La palabra del presidente de los Estados Unidos se ha depreciado mucho en muy corto tiempo. Hace unos cuantos meses, era de gran valía. Especialmente, cuando se llevaba a cabo una justipreciación comparativa con los dichos de su antecesor, Joe Biden era muy apreciado. Se creía en su buena voluntad. Hoy, vemos que sus compromisos están a un nivel muy cercano al suelo. De hecho, en los últimos días, pareciera que el mandatario se dedicó a hacer un álbum con todas las promesas que hizo en campaña para reaccionar justo al contrario.

Es triste, a los políticos no les importa llenarse la boca de frases de tierra y lodo, de promesas que saben que no podrán cumplir —o no querrán cumplir— para luego olvidarlas. Por eso, la retórica tuvo tan mala fama después de la caída del Imperio Romano. El pueblo se daba cuenta de que las palabras que se alineaban en forma convincente eran espejos que buscaban deslumbrar, pero que eran falsas. El prometer no empobrece es cumplir lo que aniquila, dice el dicho popular. Nadie le cree a los políticos, pero sus palabras siguen generando esperanza y en pocos días llega la desilusión. Pasa en Estados Unidos y pasa en México también.

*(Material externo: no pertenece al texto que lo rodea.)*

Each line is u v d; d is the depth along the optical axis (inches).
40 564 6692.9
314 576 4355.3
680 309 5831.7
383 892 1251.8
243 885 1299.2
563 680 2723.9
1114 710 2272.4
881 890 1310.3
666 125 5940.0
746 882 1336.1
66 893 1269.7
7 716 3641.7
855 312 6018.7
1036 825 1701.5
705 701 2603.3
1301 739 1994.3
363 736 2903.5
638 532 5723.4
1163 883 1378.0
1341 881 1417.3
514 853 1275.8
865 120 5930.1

Recientemente, se vio, una vez más, como el presidente López Obrador levantó la mano de la Jefa de Gobierno. Su apoyo descarado parece una travesura. Y, no lo es. Es una flagrante omisión a su promesa, es una falta grave a sus palabras. Dijo que él jamás intervendría en el proceso electoral, que buscaría una transición democrática y que una vez cumplido su encargo se iría a su rancho. ¿En qué quedamos? La timidísima Dra. Scheinbaum se deja levantar el brazo y ella también lanza al olvido su compromiso de terminar de gobernar la Ciudad de México, tal como se le encargó en los sufragios que la llevaron a ser la gobernante de la capital de la República.

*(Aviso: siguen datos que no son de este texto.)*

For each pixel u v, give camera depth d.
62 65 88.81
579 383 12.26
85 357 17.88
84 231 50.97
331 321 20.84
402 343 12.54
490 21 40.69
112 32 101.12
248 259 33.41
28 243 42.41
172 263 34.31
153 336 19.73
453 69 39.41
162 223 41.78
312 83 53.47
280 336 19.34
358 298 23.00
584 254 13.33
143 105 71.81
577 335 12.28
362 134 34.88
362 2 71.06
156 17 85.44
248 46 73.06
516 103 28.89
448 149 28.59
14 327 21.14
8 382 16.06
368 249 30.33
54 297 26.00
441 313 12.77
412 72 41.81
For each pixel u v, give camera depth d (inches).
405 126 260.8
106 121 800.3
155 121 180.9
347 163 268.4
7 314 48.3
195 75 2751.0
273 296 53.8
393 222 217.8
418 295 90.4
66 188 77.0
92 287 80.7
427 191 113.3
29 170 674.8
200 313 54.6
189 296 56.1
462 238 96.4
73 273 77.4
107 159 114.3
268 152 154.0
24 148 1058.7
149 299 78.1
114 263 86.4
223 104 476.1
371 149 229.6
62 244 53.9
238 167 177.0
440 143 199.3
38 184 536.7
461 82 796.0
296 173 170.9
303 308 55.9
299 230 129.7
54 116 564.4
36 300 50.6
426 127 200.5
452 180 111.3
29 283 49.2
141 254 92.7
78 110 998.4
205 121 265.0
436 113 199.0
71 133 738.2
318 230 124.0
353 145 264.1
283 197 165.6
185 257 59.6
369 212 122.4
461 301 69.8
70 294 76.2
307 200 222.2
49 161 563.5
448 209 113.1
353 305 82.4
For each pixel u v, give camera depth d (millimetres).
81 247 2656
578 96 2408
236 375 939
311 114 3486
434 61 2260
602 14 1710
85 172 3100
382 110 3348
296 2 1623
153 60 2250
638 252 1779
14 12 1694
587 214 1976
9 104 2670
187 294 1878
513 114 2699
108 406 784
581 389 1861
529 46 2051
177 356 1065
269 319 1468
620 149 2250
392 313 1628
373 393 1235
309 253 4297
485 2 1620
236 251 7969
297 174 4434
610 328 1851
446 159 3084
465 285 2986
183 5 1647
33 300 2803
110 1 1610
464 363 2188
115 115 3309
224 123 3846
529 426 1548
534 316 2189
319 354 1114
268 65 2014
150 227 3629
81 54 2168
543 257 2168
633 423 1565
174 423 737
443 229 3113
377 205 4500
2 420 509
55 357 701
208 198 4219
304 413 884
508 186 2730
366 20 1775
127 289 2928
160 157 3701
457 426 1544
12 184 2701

Claudia Scheinbaum es muy olvidadiza. Ya no se acuerda de las promesas que hizo a los afectados por el accidente de la Línea Dorada del Metro, tampoco de las personas que se quedaron sin casa por el desgajamiento del Cerro del Chiquihuite, a lo mejor no recuerda dónde dejó las llaves de su casa o ande muy distraída con sus anhelos presidenciales. Pero, de que hizo promesas, las hizo. De que las olvidó, hay muestras. Basta preguntarle a los afectados.

Claro, a nadie sorprende. Eso es el problema. Estamos tan acostumbrados a que no se honren las palabras, a que lo dicho se vaya volando con el viento, a que olvidemos las promesas y a que la desilusión se haga presente que ya ni siquiera hacemos un esfuerzo para recordarles sus compromisos. Andamos distraídos y ese es el problema. Nos olvidamos de lo que dijeron y ese es su escudo. Nuestra falta de memoria. Pero, podría ser diferente.

Podríamos pedirles que recuerden. Podríamos exigirles que cumplan. Y esa exigencia no se hace sólo con los altos políticos. Podríamos recordar nuestros propios compromisos y honrarlos, los de nuestros hijos, los de nuestros seres queridos. Ser memoria y educar en el compromiso. Honrar la palabra no debe ser costumbre de otros tiempos, debiera ser una seña de identidad, una marca personal.